Milieu forestier

Une politique qui n’est pas suffisante

L’auteur s’adresse au ministre des Forêts, de la Faune et des Parcs du Québec, Pierre Dufour

Le Programme Innovation Bois (PIB) peut animer l’industrie de la transformation du bois d’un esprit nouveau capable de faire une différence durable pour les communautés forestières. Votre raisonnement est logique, même plausible.

Mais cette approche industrielle est-elle suffisante ? Le sigle même de ce programme révèle un biais sectoriel. Il écorne vos prétentions à la durabilité de la forêt et des communautés qui y sont implantées. Quels sont vos engagements envers le territoire ?

Toute la saga entourant le caribou forestier démontre un manque de sensibilité face à l’importance du territoire en matière de gestion. Depuis 2003, on a privilégié les emplois aux dépens de l’habitat du caribou. Les coupes rajeunissant les forêts, elles deviennent inhospitalières au caribou. Mais cela hypothèque aussi le maintien des emplois à long terme. Que faire ? Pour les hardes mises en enclos, j’avoue mon incompétence. Mais ailleurs, comme pour le groupe de caribous du Pipmuacan sur la Côte-Nord, il appartient aux acteurs de terrain d’établir des compromis. Vos aménagistes locaux, les représentants des entreprises visées et des porte-parole des communautés innues concernées devraient arriver à s’accorder en toute connaissance des conséquences avec lesquelles ils auront à vivre. Ces arrangements feront exemple ailleurs sur le territoire. Mais d’avance, les choix seront difficiles. Les données probantes de la science indiquent qu’il y aura des effets tant sur la récolte que sur l’habitat du caribou.

Toutefois, ici, il importe de laisser des interlocuteurs territoriaux baliser les possibles. En passant, je ne saurais trop vous recommander un séjour de quelques nuitées en camp avec des Innus. C’est une expérience enrichissante quant à la signification de territoire. Ça inspire le respect.

Quand il est question d’identifier des scénarios acceptables, la notion d’acceptabilité sociale ressurgit spontanément. Rappelons que ça se construit avant de se mesurer. Comment ? Par la participation des publics concernés par un projet. Curieusement, l’expression acceptabilité sociale est absente de la politique de consultation sur la gestion du milieu forestier déposée par votre ministère en juillet 2021. Construire l’acceptabilité d’un plan d’aménagement forestier intégré passe nécessairement par la cocréation d’une vision souhaitée pour le territoire. Croire qu’il suffit de bien expliquer les modalités d’intervention de production de bois est illusoire. Cette errance explique peut-être les revendications populaires qui émergent régulièrement dans les médias depuis quelques années.

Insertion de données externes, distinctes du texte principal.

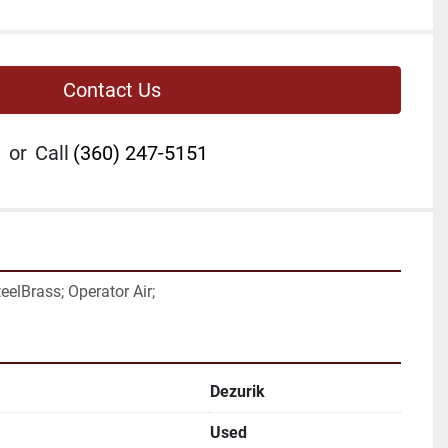
Contact Us
or
Call
(360) 247-5151
eelBrass; Operator Air;
Dezurik
Used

Si la volonté d’une gestion intégrée de la forêt repose seulement sur un système d’information au sujet du maintien de la récolte du bois, nous avons un problème. Parlez-en aux gens de Saint-Mathieu-du-Parc, de Trois-Rives ou de Chute-Saint-Philippe, par exemple. Dans ce dernier cas, un octogénaire menaçant de devenir « L’homme qui plantait des clous » illustre avec panache les limites de votre politique à refléter la singularité des territoires eu égard aux gens qui l’habitent. Dans cette veine, on peut aussi se demander où en est la politique de forêts de proximité. Plus de dix ans après une vaste consultation menée dans l’enthousiasme, la possibilité de voir des communautés géographiques gérer des forêts reste une lubie riche de déceptions.

Monsieur le Ministre, je vous écris cette lettre pour exprimer des inquiétudes. Tant de gestes dilatoires posés en regard de vos obligations de pérenniser le patrimoine forestier n’augurent rien de bon. Votre tâche consiste évidemment à garantir une production de bois. Mais elle comprend aussi la responsabilité d’inscrire les gens du Québec dans le territoire forestier.